— start of PROVIDED PASSAGE —

EXISTING STATUS OF THE LOAN.  In order to induce Wachovia to enter into this Agreement, Borrower does hereby stipulate and acknowledge that: (a) the Loan matures on September, 30, 2009 and Borrower cannot pay the Loan in full as of September 30, 2009 and said failure to pay the Loan is an event of default under the Loan Documents; (b)  the Borrower has not met the Senior Funded Debt to EBITDA Ratio (as set forth in Section 4 of the Loan Agreement) which is an event of default under the Loan Documents; (c) the principal balance and accrued interest of the indebtedness represented by the Note as of the Effective Date is THREE MILLION NINETY-NINE THOUSAND FOUR HUNDRED AND NO/100 DOLLARS ($3,099,400.00); and (d) the Loan Documents, as modified by this Agreement are in full force and effect.
 
4.           REPRESENTATIONS AND WARRANTIES.  Borrower hereby represents and warrants to Wachovia as of the Effective Date each of the following
 
(a)           Enforceability of Loan Documents.  The Loan Agreement, the Note, the Mortgages, this Agreement and any other Loan Documents executed by Borrower with regard to the Loan are valid and binding upon Borrower and enforceable in accordance with the terms thereof.
 
(b)           Authority.  If Borrower is other than a natural person: (i) Borrower is duly organized, validly existing and in good standing in the state of Borrower's origin; (ii) Borrower has all necessary power and authority to execute this Agreement and to perform the transactions contemplated hereby; (iii) Borrower's execution of this Agreement has been duly authorized by all necessary action on the part of Borrower; and (iv) those persons executing this Agreement on behalf of Borrower have been duly authorized by all necessary action on Borrower's behalf.

— end of PROVIDED PASSAGE —
— start of STORED DATA —

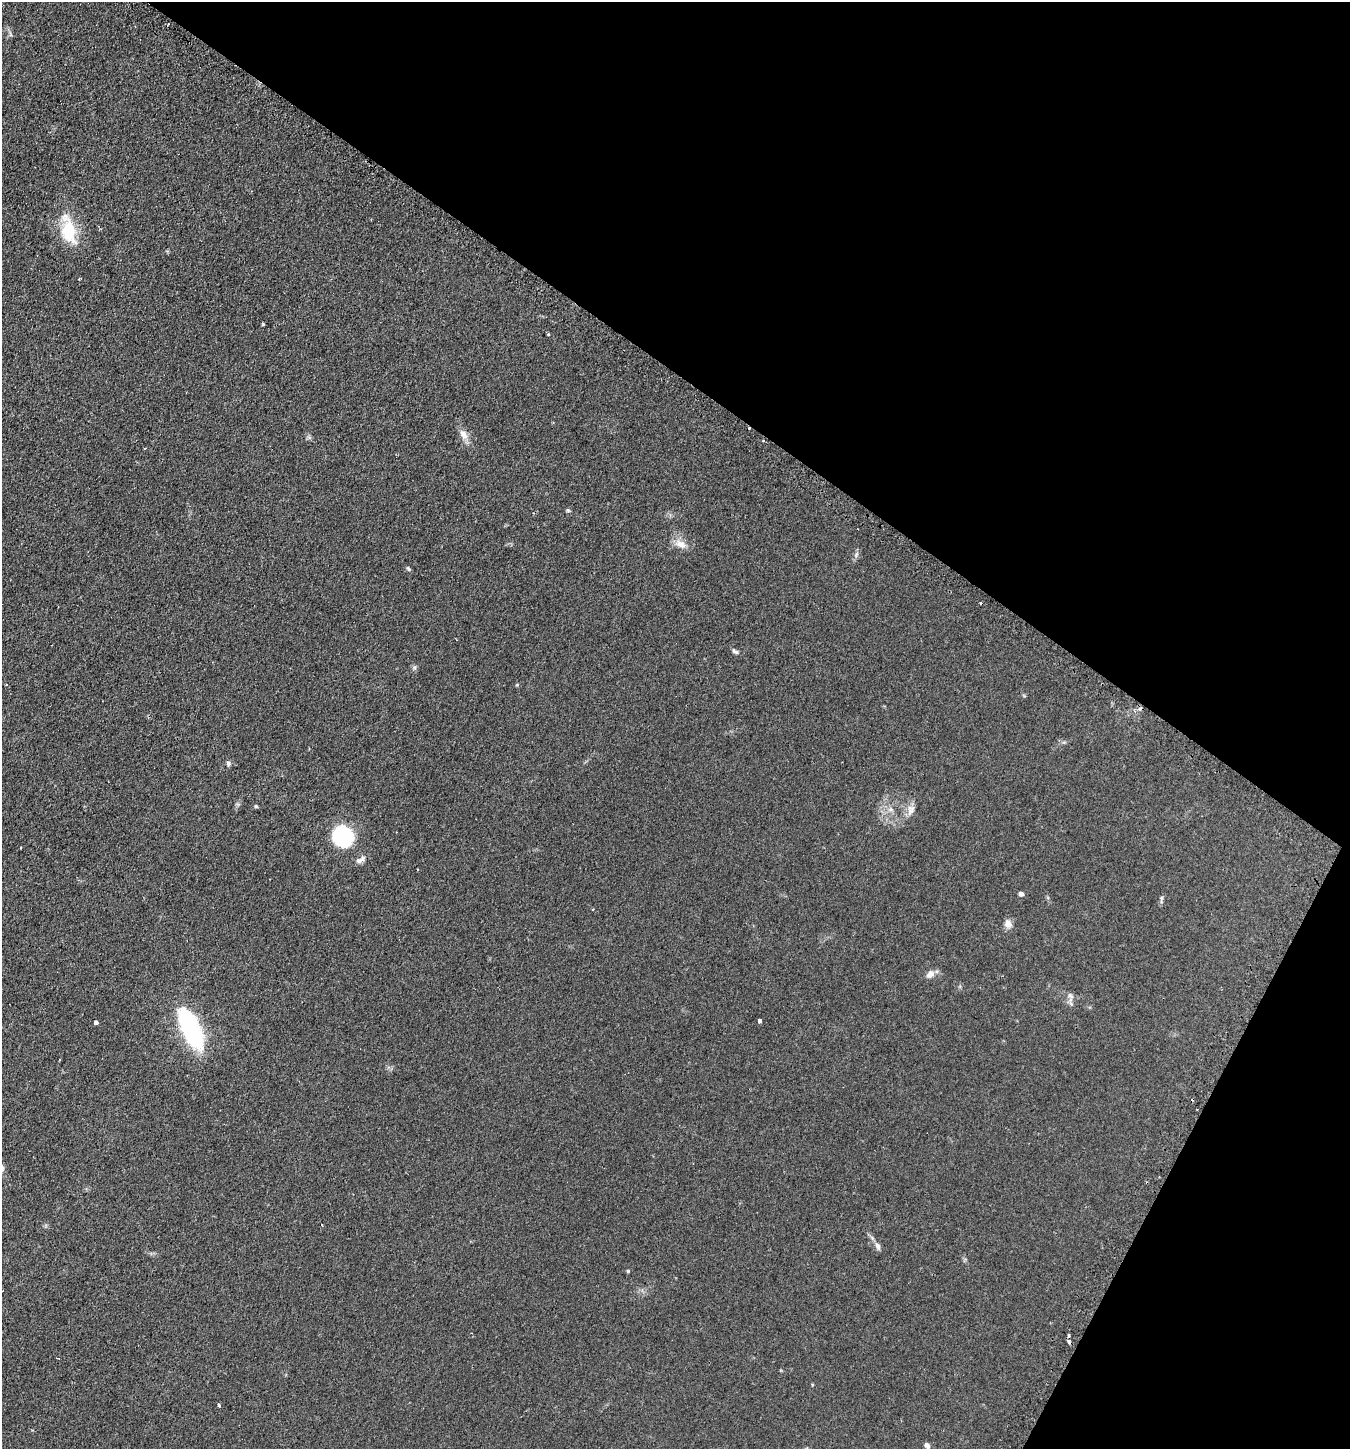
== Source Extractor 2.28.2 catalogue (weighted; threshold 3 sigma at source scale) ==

— end of STORED DATA —

DIRECTIONS:
Reproduce the stretch of the loan agreement from "(a)           Enforceability of Loan" through "on Borrower's behalf.". The lines above come from a separate source and are not part of the loan agreement.

FULL OUTPUT:
(a)           Enforceability of Loan Documents.  The Loan Agreement, the Note, the Mortgages, this Agreement and any other Loan Documents executed by Borrower with regard to the Loan are valid and binding upon Borrower and enforceable in accordance with the terms thereof.
 
(b)           Authority.  If Borrower is other than a natural person: (i) Borrower is duly organized, validly existing and in good standing in the state of Borrower's origin; (ii) Borrower has all necessary power and authority to execute this Agreement and to perform the transactions contemplated hereby; (iii) Borrower's execution of this Agreement has been duly authorized by all necessary action on the part of Borrower; and (iv) those persons executing this Agreement on behalf of Borrower have been duly authorized by all necessary action on Borrower's behalf.